■ Data block
========================================================================

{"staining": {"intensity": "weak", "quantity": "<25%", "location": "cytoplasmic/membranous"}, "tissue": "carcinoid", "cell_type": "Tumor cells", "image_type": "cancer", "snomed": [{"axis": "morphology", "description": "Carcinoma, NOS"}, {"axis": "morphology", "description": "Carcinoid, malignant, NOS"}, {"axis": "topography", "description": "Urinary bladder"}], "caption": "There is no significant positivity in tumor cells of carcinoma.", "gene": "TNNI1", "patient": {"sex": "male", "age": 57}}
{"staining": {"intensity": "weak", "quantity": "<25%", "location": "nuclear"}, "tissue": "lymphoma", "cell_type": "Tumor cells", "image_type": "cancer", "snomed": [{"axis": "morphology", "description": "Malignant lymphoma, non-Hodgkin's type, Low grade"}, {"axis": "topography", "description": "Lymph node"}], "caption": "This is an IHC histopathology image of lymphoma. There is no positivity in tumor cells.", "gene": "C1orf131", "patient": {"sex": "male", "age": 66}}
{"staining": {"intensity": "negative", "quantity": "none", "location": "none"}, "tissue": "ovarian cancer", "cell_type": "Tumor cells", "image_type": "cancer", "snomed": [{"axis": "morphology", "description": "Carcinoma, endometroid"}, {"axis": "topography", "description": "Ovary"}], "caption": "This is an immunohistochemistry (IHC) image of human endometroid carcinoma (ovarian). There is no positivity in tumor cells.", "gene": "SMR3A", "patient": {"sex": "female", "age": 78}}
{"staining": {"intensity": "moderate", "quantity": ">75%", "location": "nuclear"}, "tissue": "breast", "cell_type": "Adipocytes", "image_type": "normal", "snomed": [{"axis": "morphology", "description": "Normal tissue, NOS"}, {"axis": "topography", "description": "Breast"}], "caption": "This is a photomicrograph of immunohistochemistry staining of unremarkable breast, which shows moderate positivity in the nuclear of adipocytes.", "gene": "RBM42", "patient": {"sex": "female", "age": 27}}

========================================================================

■ Your task
All of the material, restated exactly, is the expected result.

■ Written reply
{"staining": {"intensity": "weak", "quantity": "<25%", "location": "cytoplasmic/membranous"}, "tissue": "carcinoid", "cell_type": "Tumor cells", "image_type": "cancer", "snomed": [{"axis": "morphology", "description": "Carcinoma, NOS"}, {"axis": "morphology", "description": "Carcinoid, malignant, NOS"}, {"axis": "topography", "description": "Urinary bladder"}], "caption": "There is no significant positivity in tumor cells of carcinoma.", "gene": "TNNI1", "patient": {"sex": "male", "age": 57}}
{"staining": {"intensity": "weak", "quantity": "<25%", "location": "nuclear"}, "tissue": "lymphoma", "cell_type": "Tumor cells", "image_type": "cancer", "snomed": [{"axis": "morphology", "description": "Malignant lymphoma, non-Hodgkin's type, Low grade"}, {"axis": "topography", "description": "Lymph node"}], "caption": "This is an IHC histopathology image of lymphoma. There is no positivity in tumor cells.", "gene": "C1orf131", "patient": {"sex": "male", "age": 66}}
{"staining": {"intensity": "negative", "quantity": "none", "location": "none"}, "tissue": "ovarian cancer", "cell_type": "Tumor cells", "image_type": "cancer", "snomed": [{"axis": "morphology", "description": "Carcinoma, endometroid"}, {"axis": "topography", "description": "Ovary"}], "caption": "This is an immunohistochemistry (IHC) image of human endometroid carcinoma (ovarian). There is no positivity in tumor cells.", "gene": "SMR3A", "patient": {"sex": "female", "age": 78}}
{"staining": {"intensity": "moderate", "quantity": ">75%", "location": "nuclear"}, "tissue": "breast", "cell_type": "Adipocytes", "image_type": "normal", "snomed": [{"axis": "morphology", "description": "Normal tissue, NOS"}, {"axis": "topography", "description": "Breast"}], "caption": "This is a photomicrograph of immunohistochemistry staining of unremarkable breast, which shows moderate positivity in the nuclear of adipocytes.", "gene": "RBM42", "patient": {"sex": "female", "age": 27}}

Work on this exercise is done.